Renal αklotho levels and ActRIIA signaling in kidney. A, effects of RAP-011 treatment on renal αklotho mRNA levels . CKD decreased αklotho gene expression levels in kidney homogenates, and RAP-011 treatment significantly increased them compared to CKD-3V. *p<0.05, **p<0.01, ***p<0.005. B, analysis of ActRIIA signaling by westerns of kidney homogenates from sham, CKD vehicle, and RAP-011 treated mice. The immunoblots are representative of homogenates from 4 kidneys. ActRIIA levels were not affected by CKD or RAP-011. Activin A (inhibin β-A) levels were increased in kidney homogenates of CKD mice (quantitation in Figure 9) and decreased by RAP-011. The Alk4 (AcvR1B) and Alk2 (AcvR1) type 1 receptors were present in kidney homogenates, but CKD V or CKD R did not significantly affect Alk4 phosphorylation. CKD increased renal smad2/3 phosphorylation (p-Smad2/3), and RAP-011 treatment decreased kidney p-Smad2/3 levels. (immunoblot quantitationin 5C),. CKD increased Col1A1 and fibronectin levels, while RAP-011 treatment decreased them. C, Quantitation of the p-Smad 2/3, Col1A1 and fibronectin immunoblots, *p<0.01, ^**p<0.01 .

Figure Eight

Effects of RAP-011 treatment on renal fibrosis. A, Trichrome staining of kidney sections from two CKDV mice (a and b) and two CKD RAP-011 (c and d) treated mice.
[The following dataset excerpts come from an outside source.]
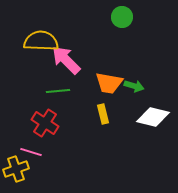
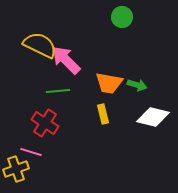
yellow semicircle: moved 1 px left, 4 px down; rotated 24 degrees clockwise
green arrow: moved 3 px right, 1 px up
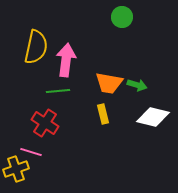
yellow semicircle: moved 4 px left, 2 px down; rotated 76 degrees clockwise
pink arrow: rotated 52 degrees clockwise
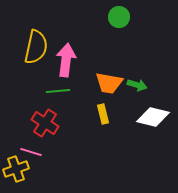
green circle: moved 3 px left
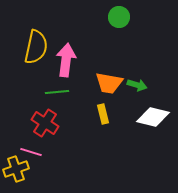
green line: moved 1 px left, 1 px down
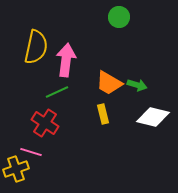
orange trapezoid: rotated 20 degrees clockwise
green line: rotated 20 degrees counterclockwise
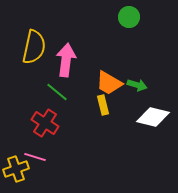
green circle: moved 10 px right
yellow semicircle: moved 2 px left
green line: rotated 65 degrees clockwise
yellow rectangle: moved 9 px up
pink line: moved 4 px right, 5 px down
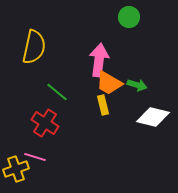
pink arrow: moved 33 px right
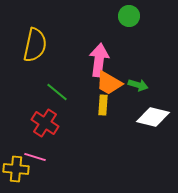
green circle: moved 1 px up
yellow semicircle: moved 1 px right, 2 px up
green arrow: moved 1 px right
yellow rectangle: rotated 18 degrees clockwise
yellow cross: rotated 25 degrees clockwise
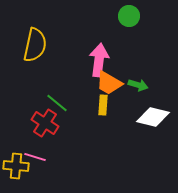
green line: moved 11 px down
yellow cross: moved 3 px up
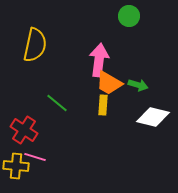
red cross: moved 21 px left, 7 px down
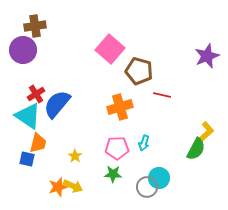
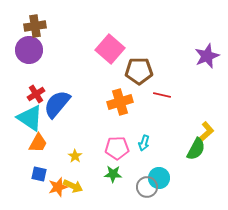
purple circle: moved 6 px right
brown pentagon: rotated 16 degrees counterclockwise
orange cross: moved 5 px up
cyan triangle: moved 2 px right, 2 px down
orange trapezoid: rotated 15 degrees clockwise
blue square: moved 12 px right, 15 px down
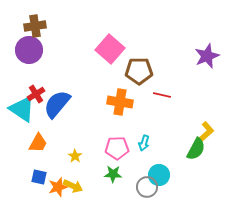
orange cross: rotated 25 degrees clockwise
cyan triangle: moved 8 px left, 9 px up
blue square: moved 3 px down
cyan circle: moved 3 px up
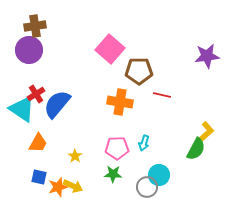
purple star: rotated 15 degrees clockwise
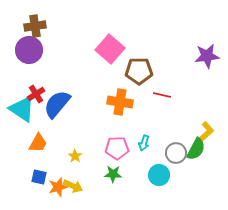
gray circle: moved 29 px right, 34 px up
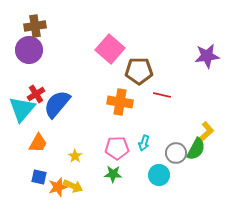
cyan triangle: rotated 36 degrees clockwise
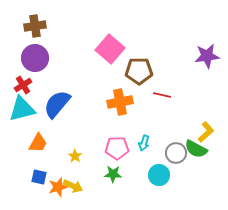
purple circle: moved 6 px right, 8 px down
red cross: moved 13 px left, 9 px up
orange cross: rotated 20 degrees counterclockwise
cyan triangle: rotated 36 degrees clockwise
green semicircle: rotated 90 degrees clockwise
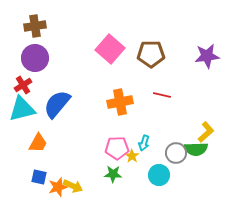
brown pentagon: moved 12 px right, 17 px up
green semicircle: rotated 30 degrees counterclockwise
yellow star: moved 57 px right
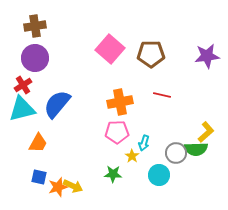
pink pentagon: moved 16 px up
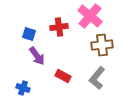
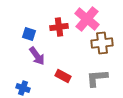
pink cross: moved 3 px left, 3 px down
brown cross: moved 2 px up
gray L-shape: rotated 45 degrees clockwise
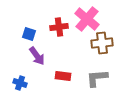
red rectangle: rotated 21 degrees counterclockwise
blue cross: moved 3 px left, 5 px up
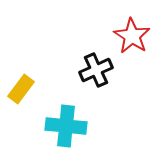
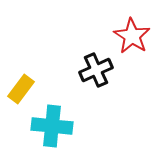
cyan cross: moved 14 px left
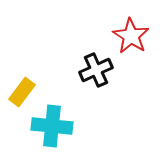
red star: moved 1 px left
yellow rectangle: moved 1 px right, 3 px down
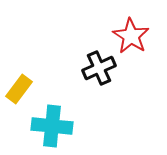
black cross: moved 3 px right, 2 px up
yellow rectangle: moved 3 px left, 3 px up
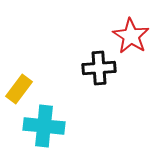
black cross: rotated 20 degrees clockwise
cyan cross: moved 8 px left
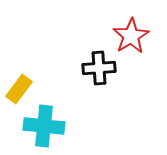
red star: rotated 9 degrees clockwise
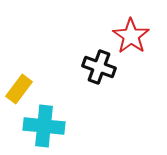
red star: rotated 6 degrees counterclockwise
black cross: moved 1 px up; rotated 24 degrees clockwise
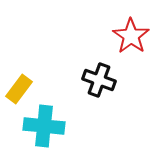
black cross: moved 13 px down
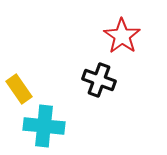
red star: moved 9 px left
yellow rectangle: rotated 72 degrees counterclockwise
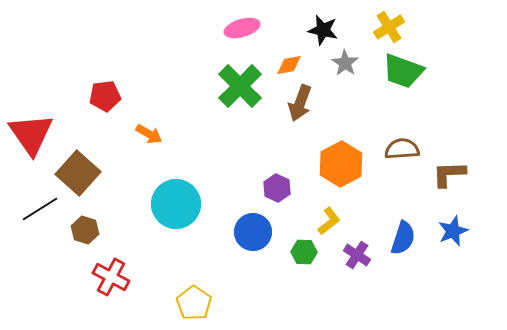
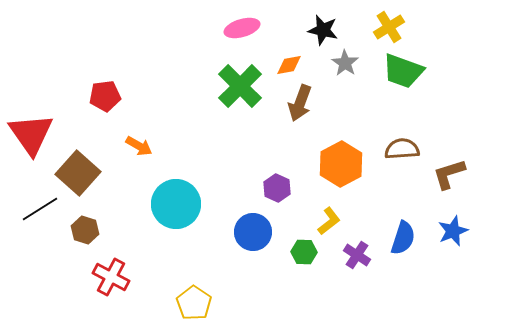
orange arrow: moved 10 px left, 12 px down
brown L-shape: rotated 15 degrees counterclockwise
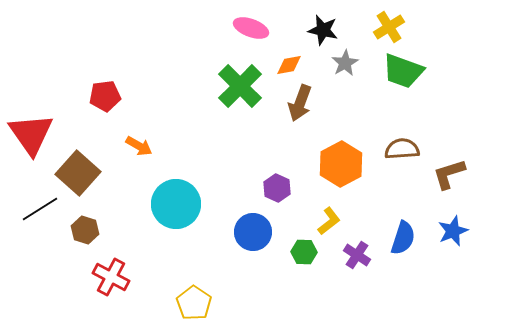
pink ellipse: moved 9 px right; rotated 36 degrees clockwise
gray star: rotated 8 degrees clockwise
Areas of interstitial fibrosis marked by arrowheads. Kidneys of CKD RAP-011 treated mice had decreased interstitial fibrosis. Scale bar 50 µm. See supplemental figure 3 for marking of whole kidney coronal sections as to where the photomicrograph sections were taken. B, Quantitation of fibrosis by measuring interstitial volume. Wild type mice were used in this experiment to establish the normal reference. ^**p<0.01 C, Effects of RAP-011 on urinary protein. There was significant proteinuria in the CKDV mice, which was decreased by RAP-011 treatment, *p<0.05.

Figure Nine

CKD increases Activin in the circulation and the kidney. A, induction of circulating activin-A by CKD in two disease models, atherosclerotic ldlr−/− high fat fed CKD-3 mice and Alport’s syndrome mice as described in methods; B, inhibin betaA (Inhba) mRNA expression in mouse kidney (activin-A is formed of homodimers of inhibin betaA); C, Westerns for inhibin β-A in kidney homogenates and immunoblot quantitation to the right, n=6 for the immunoblot quantitation; *p<0.05, **p<0.01, ***p<0.005.

Figure Ten

Kidney InhbA immunostaining in: a, Sham and b, CKD Vehicle mice, In Sham mice occasional peritubular interstitial cells express activin-A, but in CKD mice many more peritubular interstitial cells are positive for activin-A at varying levels of intensity. Scale bar 50 µm.